The exercise:
Only the pictures are left out: repeat the rest of the entries exactly.

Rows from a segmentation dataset
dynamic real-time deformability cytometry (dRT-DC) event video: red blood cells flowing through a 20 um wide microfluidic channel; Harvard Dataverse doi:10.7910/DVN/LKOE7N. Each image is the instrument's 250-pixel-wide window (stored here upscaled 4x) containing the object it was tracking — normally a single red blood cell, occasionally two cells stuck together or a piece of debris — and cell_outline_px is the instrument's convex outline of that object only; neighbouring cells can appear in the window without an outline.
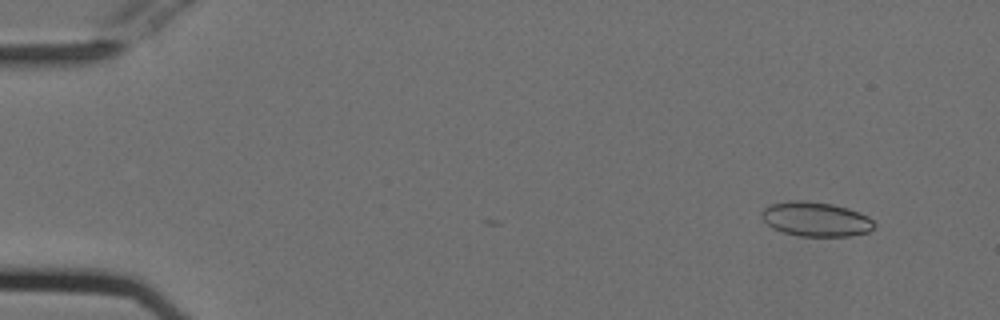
{"species": "Egyptian fruit bat (a non-hibernating species)", "species_latin": "Rousettus aegyptiacus", "temperature_condition": "cold", "stored_images_in_passage": 2, "camera_frame_rate_fps": 3000, "um_per_image_px": 0.085, "animal": {"sex": "female"}, "frame": {"image": 1, "passage_image": 2, "time_ms": 0.333, "image_size_px": [1000, 320], "cell_outline_px": [[876, 224], [868, 232], [848, 236], [796, 236], [772, 228], [760, 216], [760, 212], [764, 208], [772, 204], [788, 200], [804, 200], [832, 204], [848, 208], [860, 212], [868, 216]], "centroid_in_image_um": [69.33, 18.62], "position_along_channel_um": 15.7, "area_um2": 22.72}}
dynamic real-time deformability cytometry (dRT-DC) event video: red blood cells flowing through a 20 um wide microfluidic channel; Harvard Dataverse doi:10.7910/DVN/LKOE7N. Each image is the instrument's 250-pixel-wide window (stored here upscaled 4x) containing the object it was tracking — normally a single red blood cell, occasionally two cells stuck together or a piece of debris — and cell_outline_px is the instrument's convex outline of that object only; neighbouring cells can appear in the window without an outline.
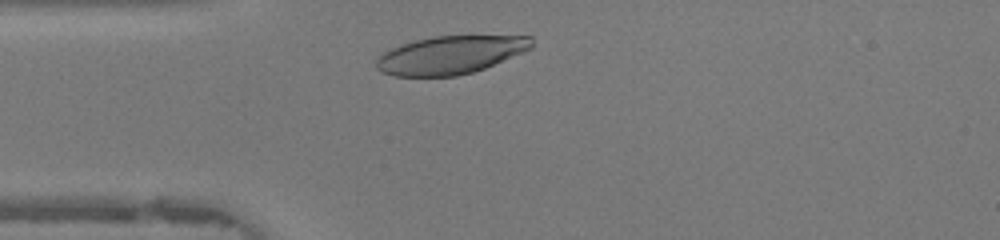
{"species": "human", "species_latin": "Homo sapiens", "temperature_condition": "warm", "stored_images_in_passage": 28, "camera_frame_rate_fps": 3000, "um_per_image_px": 0.085, "donor": {"sex": "female"}, "frame": {"image": 1, "passage_image": 3, "time_ms": 0.667, "image_size_px": [1000, 240], "cell_outline_px": [[532, 48], [524, 52], [484, 68], [472, 72], [456, 76], [396, 76], [380, 72], [376, 68], [376, 60], [384, 52], [400, 44], [432, 36], [532, 36]], "centroid_in_image_um": [38.26, 4.67], "position_along_channel_um": 46.7, "area_um2": 34.33}}
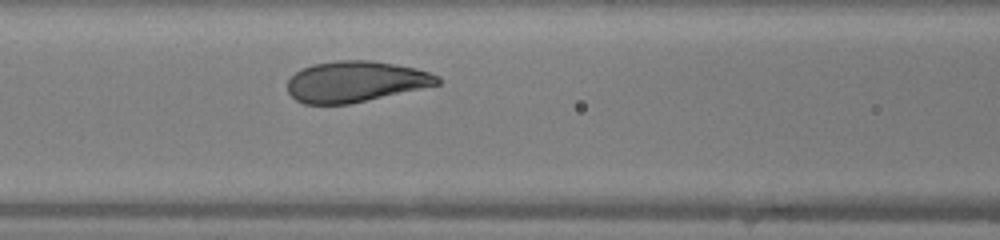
{"frame": {"image": 2, "passage_image": 10, "time_ms": 3.0, "image_size_px": [1000, 240], "cell_outline_px": [[440, 84], [348, 104], [304, 104], [296, 100], [288, 92], [288, 80], [300, 68], [312, 64], [336, 60], [372, 60], [396, 64], [416, 68], [440, 76]], "centroid_in_image_um": [30.2, 6.92], "position_along_channel_um": 136.4, "area_um2": 35.72}}
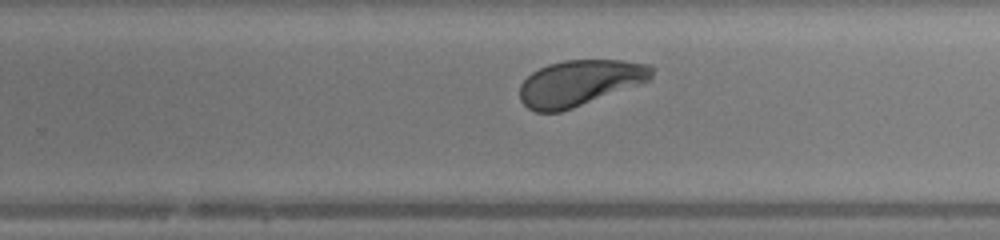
{"frame": {"image": 3, "passage_image": 20, "time_ms": 6.333, "image_size_px": [1000, 240], "cell_outline_px": [[652, 76], [648, 80], [640, 84], [572, 108], [560, 112], [536, 112], [528, 108], [520, 100], [520, 84], [532, 72], [548, 64], [564, 60], [620, 60], [652, 64]], "centroid_in_image_um": [49.26, 7.04], "position_along_channel_um": 280.5, "area_um2": 35.08}, "authors_computed_cell_mechanics": {"area_um2": 35.8649, "velocity_mm_per_s": 4.3356, "shape_relaxation_time_tau1_ms": 1.8344, "shape_relaxation_time_tau2_ms": null, "deformation_change_tau1": 0.1374, "deformation_change_tau2": null}}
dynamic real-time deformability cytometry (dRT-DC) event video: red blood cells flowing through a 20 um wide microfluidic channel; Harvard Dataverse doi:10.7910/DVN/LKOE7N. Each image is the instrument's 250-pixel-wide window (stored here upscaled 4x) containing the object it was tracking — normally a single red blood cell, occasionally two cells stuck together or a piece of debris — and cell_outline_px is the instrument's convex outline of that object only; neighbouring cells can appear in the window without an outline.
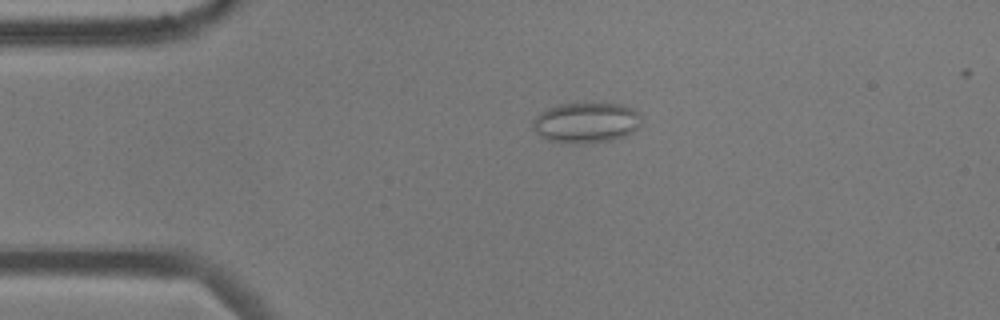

Task result:
dynamic real-time deformability cytometry (dRT-DC) event video: red blood cells flowing through a 20 um wide microfluidic channel; Harvard Dataverse doi:10.7910/DVN/LKOE7N. Each image is the instrument's 250-pixel-wide window (stored here upscaled 4x) containing the object it was tracking — normally a single red blood cell, occasionally two cells stuck together or a piece of debris — and cell_outline_px is the instrument's convex outline of that object only; neighbouring cells can appear in the window without an outline.
{"species": "Egyptian fruit bat (a non-hibernating species)", "species_latin": "Rousettus aegyptiacus", "temperature_condition": "cold", "stored_images_in_passage": 2, "camera_frame_rate_fps": 3000, "um_per_image_px": 0.085, "animal": {"sex": "female"}, "frame": {"image": 1, "passage_image": 2, "time_ms": 0.333, "image_size_px": [1000, 320], "cell_outline_px": [[876, 224], [868, 232], [848, 236], [796, 236], [772, 228], [760, 216], [760, 212], [764, 208], [772, 204], [788, 200], [804, 200], [832, 204], [848, 208], [860, 212], [868, 216]], "centroid_in_image_um": [69.33, 18.62], "position_along_channel_um": 15.7, "area_um2": 22.72}}
dynamic real-time deformability cytometry (dRT-DC) event video: red blood cells flowing through a 20 um wide microfluidic channel; Harvard Dataverse doi:10.7910/DVN/LKOE7N. Each image is the instrument's 250-pixel-wide window (stored here upscaled 4x) containing the object it was tracking — normally a single red blood cell, occasionally two cells stuck together or a piece of debris — and cell_outline_px is the instrument's convex outline of that object only; neighbouring cells can appear in the window without an outline.
{"species": "human", "species_latin": "Homo sapiens", "temperature_condition": "warm", "stored_images_in_passage": 28, "camera_frame_rate_fps": 3000, "um_per_image_px": 0.085, "donor": {"sex": "female"}, "frame": {"image": 1, "passage_image": 3, "time_ms": 0.667, "image_size_px": [1000, 240], "cell_outline_px": [[532, 48], [524, 52], [484, 68], [472, 72], [456, 76], [396, 76], [380, 72], [376, 68], [376, 60], [384, 52], [400, 44], [432, 36], [532, 36]], "centroid_in_image_um": [38.26, 4.67], "position_along_channel_um": 46.7, "area_um2": 34.33}}
{"frame": {"image": 2, "passage_image": 10, "time_ms": 3.0, "image_size_px": [1000, 240], "cell_outline_px": [[440, 84], [348, 104], [304, 104], [296, 100], [288, 92], [288, 80], [300, 68], [312, 64], [336, 60], [372, 60], [396, 64], [416, 68], [440, 76]], "centroid_in_image_um": [30.2, 6.92], "position_along_channel_um": 136.4, "area_um2": 35.72}}
{"frame": {"image": 3, "passage_image": 20, "time_ms": 6.333, "image_size_px": [1000, 240], "cell_outline_px": [[652, 76], [648, 80], [640, 84], [572, 108], [560, 112], [536, 112], [528, 108], [520, 100], [520, 84], [532, 72], [548, 64], [564, 60], [620, 60], [652, 64]], "centroid_in_image_um": [49.26, 7.04], "position_along_channel_um": 280.5, "area_um2": 35.08}, "authors_computed_cell_mechanics": {"area_um2": 35.8649, "velocity_mm_per_s": 4.3356, "shape_relaxation_time_tau1_ms": 1.8344, "shape_relaxation_time_tau2_ms": null, "deformation_change_tau1": 0.1374, "deformation_change_tau2": null}}
dynamic real-time deformability cytometry (dRT-DC) event video: red blood cells flowing through a 20 um wide microfluidic channel; Harvard Dataverse doi:10.7910/DVN/LKOE7N. Each image is the instrument's 250-pixel-wide window (stored here upscaled 4x) containing the object it was tracking — normally a single red blood cell, occasionally two cells stuck together or a piece of debris — and cell_outline_px is the instrument's convex outline of that object only; neighbouring cells can appear in the window without an outline.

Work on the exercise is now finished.